> _Your objective_:
Turn every line of the material below into a numbered list, skipping any blank lines.

> _Source material_:
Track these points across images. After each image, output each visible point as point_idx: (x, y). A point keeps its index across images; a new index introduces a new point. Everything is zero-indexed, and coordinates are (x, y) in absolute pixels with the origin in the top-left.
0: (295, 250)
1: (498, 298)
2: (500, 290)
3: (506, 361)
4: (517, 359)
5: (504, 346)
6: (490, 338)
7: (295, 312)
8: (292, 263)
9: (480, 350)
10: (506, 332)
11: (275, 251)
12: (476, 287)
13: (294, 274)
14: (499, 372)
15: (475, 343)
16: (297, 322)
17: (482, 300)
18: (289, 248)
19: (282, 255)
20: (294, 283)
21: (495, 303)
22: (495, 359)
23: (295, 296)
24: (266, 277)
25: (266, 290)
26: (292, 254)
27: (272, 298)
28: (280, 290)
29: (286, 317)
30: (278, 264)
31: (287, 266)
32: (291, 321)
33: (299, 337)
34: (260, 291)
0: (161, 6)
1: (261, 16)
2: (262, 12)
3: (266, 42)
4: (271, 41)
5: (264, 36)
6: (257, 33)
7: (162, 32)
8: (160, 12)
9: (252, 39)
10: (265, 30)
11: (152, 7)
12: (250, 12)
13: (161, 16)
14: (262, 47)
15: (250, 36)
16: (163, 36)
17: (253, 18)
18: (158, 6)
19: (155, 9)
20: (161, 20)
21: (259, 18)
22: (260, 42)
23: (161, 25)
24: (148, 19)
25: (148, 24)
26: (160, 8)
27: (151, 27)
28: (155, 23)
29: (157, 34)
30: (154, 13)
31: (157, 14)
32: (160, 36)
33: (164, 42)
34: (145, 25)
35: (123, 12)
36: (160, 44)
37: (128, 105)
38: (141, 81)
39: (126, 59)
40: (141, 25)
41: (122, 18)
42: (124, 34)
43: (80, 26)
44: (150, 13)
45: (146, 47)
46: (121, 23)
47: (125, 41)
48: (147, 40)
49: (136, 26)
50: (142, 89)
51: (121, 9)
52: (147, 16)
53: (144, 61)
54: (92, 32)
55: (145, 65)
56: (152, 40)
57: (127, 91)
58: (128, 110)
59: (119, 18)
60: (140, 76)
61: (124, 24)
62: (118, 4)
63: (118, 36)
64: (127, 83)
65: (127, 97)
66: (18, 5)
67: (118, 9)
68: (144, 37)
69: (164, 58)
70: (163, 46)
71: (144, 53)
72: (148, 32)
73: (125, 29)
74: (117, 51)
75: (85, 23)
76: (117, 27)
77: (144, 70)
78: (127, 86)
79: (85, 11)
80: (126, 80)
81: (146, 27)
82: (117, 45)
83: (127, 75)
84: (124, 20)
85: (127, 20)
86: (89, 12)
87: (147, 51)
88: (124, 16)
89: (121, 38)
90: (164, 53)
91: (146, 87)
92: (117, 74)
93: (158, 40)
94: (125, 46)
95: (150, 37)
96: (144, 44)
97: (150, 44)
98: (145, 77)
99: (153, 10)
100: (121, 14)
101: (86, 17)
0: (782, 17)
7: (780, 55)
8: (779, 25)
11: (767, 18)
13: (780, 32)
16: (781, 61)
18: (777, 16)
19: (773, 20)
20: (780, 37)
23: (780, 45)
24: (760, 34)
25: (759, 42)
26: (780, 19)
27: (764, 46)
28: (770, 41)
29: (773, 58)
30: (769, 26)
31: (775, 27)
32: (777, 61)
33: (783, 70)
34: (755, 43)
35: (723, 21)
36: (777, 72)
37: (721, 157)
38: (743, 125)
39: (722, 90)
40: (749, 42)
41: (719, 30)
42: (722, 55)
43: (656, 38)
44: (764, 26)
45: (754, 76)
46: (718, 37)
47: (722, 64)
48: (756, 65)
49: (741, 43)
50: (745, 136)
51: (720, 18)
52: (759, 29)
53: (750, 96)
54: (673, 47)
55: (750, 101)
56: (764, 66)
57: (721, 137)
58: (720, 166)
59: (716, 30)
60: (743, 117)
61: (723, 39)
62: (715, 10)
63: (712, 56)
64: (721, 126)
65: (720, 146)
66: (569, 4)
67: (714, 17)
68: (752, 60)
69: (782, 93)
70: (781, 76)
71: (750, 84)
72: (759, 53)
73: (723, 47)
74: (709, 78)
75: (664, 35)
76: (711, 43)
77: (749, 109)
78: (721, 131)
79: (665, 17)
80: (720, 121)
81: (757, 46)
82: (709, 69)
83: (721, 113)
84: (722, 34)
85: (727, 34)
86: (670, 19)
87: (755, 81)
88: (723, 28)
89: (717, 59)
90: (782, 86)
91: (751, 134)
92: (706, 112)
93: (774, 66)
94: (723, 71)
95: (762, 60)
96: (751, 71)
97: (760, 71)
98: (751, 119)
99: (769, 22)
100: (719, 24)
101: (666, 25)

> _Answer below_:
1. Track these points across images. After each image, output each visible point as point_idx: (x, y). A point keeps its index across images; a new index introduces a new point. Everything is zero-indexed, and coordinates are (x, y) in absolute pixels with the origin in the top-left.
2. 0: (295, 250)
3. 1: (498, 298)
4. 2: (500, 290)
5. 3: (506, 361)
6. 4: (517, 359)
7. 5: (504, 346)
8. 6: (490, 338)
9. 7: (295, 312)
10. 8: (292, 263)
11. 9: (480, 350)
12. 10: (506, 332)
13. 11: (275, 251)
14. 12: (476, 287)
15. 13: (294, 274)
16. 14: (499, 372)
17. 15: (475, 343)
18. 16: (297, 322)
19. 17: (482, 300)
20. 18: (289, 248)
21. 19: (282, 255)
22. 20: (294, 283)
23. 21: (495, 303)
24. 22: (495, 359)
25. 23: (295, 296)
26. 24: (266, 277)
27. 25: (266, 290)
28. 26: (292, 254)
29. 27: (272, 298)
30. 28: (280, 290)
31. 29: (286, 317)
32. 30: (278, 264)
33. 31: (287, 266)
34. 32: (291, 321)
35. 33: (299, 337)
36. 34: (260, 291)
37. 0: (161, 6)
38. 1: (261, 16)
39. 2: (262, 12)
40. 3: (266, 42)
41. 4: (271, 41)
42. 5: (264, 36)
43. 6: (257, 33)
44. 7: (162, 32)
45. 8: (160, 12)
46. 9: (252, 39)
47. 10: (265, 30)
48. 11: (152, 7)
49. 12: (250, 12)
50. 13: (161, 16)
51. 14: (262, 47)
52. 15: (250, 36)
53. 16: (163, 36)
54. 17: (253, 18)
55. 18: (158, 6)
56. 19: (155, 9)
57. 20: (161, 20)
58. 21: (259, 18)
59. 22: (260, 42)
60. 23: (161, 25)
61. 24: (148, 19)
62. 25: (148, 24)
63. 26: (160, 8)
64. 27: (151, 27)
65. 28: (155, 23)
66. 29: (157, 34)
67. 30: (154, 13)
68. 31: (157, 14)
69. 32: (160, 36)
70. 33: (164, 42)
71. 34: (145, 25)
72. 35: (123, 12)
73. 36: (160, 44)
74. 37: (128, 105)
75. 38: (141, 81)
76. 39: (126, 59)
77. 40: (141, 25)
78. 41: (122, 18)
79. 42: (124, 34)
80. 43: (80, 26)
81. 44: (150, 13)
82. 45: (146, 47)
83. 46: (121, 23)
84. 47: (125, 41)
85. 48: (147, 40)
86. 49: (136, 26)
87. 50: (142, 89)
88. 51: (121, 9)
89. 52: (147, 16)
90. 53: (144, 61)
91. 54: (92, 32)
92. 55: (145, 65)
93. 56: (152, 40)
94. 57: (127, 91)
95. 58: (128, 110)
96. 59: (119, 18)
97. 60: (140, 76)
98. 61: (124, 24)
99. 62: (118, 4)
100. 63: (118, 36)
101. 64: (127, 83)
102. 65: (127, 97)
103. 66: (18, 5)
104. 67: (118, 9)
105. 68: (144, 37)
106. 69: (164, 58)
107. 70: (163, 46)
108. 71: (144, 53)
109. 72: (148, 32)
110. 73: (125, 29)
111. 74: (117, 51)
112. 75: (85, 23)
113. 76: (117, 27)
114. 77: (144, 70)
115. 78: (127, 86)
116. 79: (85, 11)
117. 80: (126, 80)
118. 81: (146, 27)
119. 82: (117, 45)
120. 83: (127, 75)
121. 84: (124, 20)
122. 85: (127, 20)
123. 86: (89, 12)
124. 87: (147, 51)
125. 88: (124, 16)
126. 89: (121, 38)
127. 90: (164, 53)
128. 91: (146, 87)
129. 92: (117, 74)
130. 93: (158, 40)
131. 94: (125, 46)
132. 95: (150, 37)
133. 96: (144, 44)
134. 97: (150, 44)
135. 98: (145, 77)
136. 99: (153, 10)
137. 100: (121, 14)
138. 101: (86, 17)
139. 0: (782, 17)
140. 7: (780, 55)
141. 8: (779, 25)
142. 11: (767, 18)
143. 13: (780, 32)
144. 16: (781, 61)
145. 18: (777, 16)
146. 19: (773, 20)
147. 20: (780, 37)
148. 23: (780, 45)
149. 24: (760, 34)
150. 25: (759, 42)
151. 26: (780, 19)
152. 27: (764, 46)
153. 28: (770, 41)
154. 29: (773, 58)
155. 30: (769, 26)
156. 31: (775, 27)
157. 32: (777, 61)
158. 33: (783, 70)
159. 34: (755, 43)
160. 35: (723, 21)
161. 36: (777, 72)
162. 37: (721, 157)
163. 38: (743, 125)
164. 39: (722, 90)
165. 40: (749, 42)
166. 41: (719, 30)
167. 42: (722, 55)
168. 43: (656, 38)
169. 44: (764, 26)
170. 45: (754, 76)
171. 46: (718, 37)
172. 47: (722, 64)
173. 48: (756, 65)
174. 49: (741, 43)
175. 50: (745, 136)
176. 51: (720, 18)
177. 52: (759, 29)
178. 53: (750, 96)
179. 54: (673, 47)
180. 55: (750, 101)
181. 56: (764, 66)
182. 57: (721, 137)
183. 58: (720, 166)
184. 59: (716, 30)
185. 60: (743, 117)
186. 61: (723, 39)
187. 62: (715, 10)
188. 63: (712, 56)
189. 64: (721, 126)
190. 65: (720, 146)
191. 66: (569, 4)
192. 67: (714, 17)
193. 68: (752, 60)
194. 69: (782, 93)
195. 70: (781, 76)
196. 71: (750, 84)
197. 72: (759, 53)
198. 73: (723, 47)
199. 74: (709, 78)
200. 75: (664, 35)
201. 76: (711, 43)
202. 77: (749, 109)
203. 78: (721, 131)
204. 79: (665, 17)
205. 80: (720, 121)
206. 81: (757, 46)
207. 82: (709, 69)
208. 83: (721, 113)
209. 84: (722, 34)
210. 85: (727, 34)
211. 86: (670, 19)
212. 87: (755, 81)
213. 88: (723, 28)
214. 89: (717, 59)
215. 90: (782, 86)
216. 91: (751, 134)
217. 92: (706, 112)
218. 93: (774, 66)
219. 94: (723, 71)
220. 95: (762, 60)
221. 96: (751, 71)
222. 97: (760, 71)
223. 98: (751, 119)
224. 99: (769, 22)
225. 100: (719, 24)
226. 101: (666, 25)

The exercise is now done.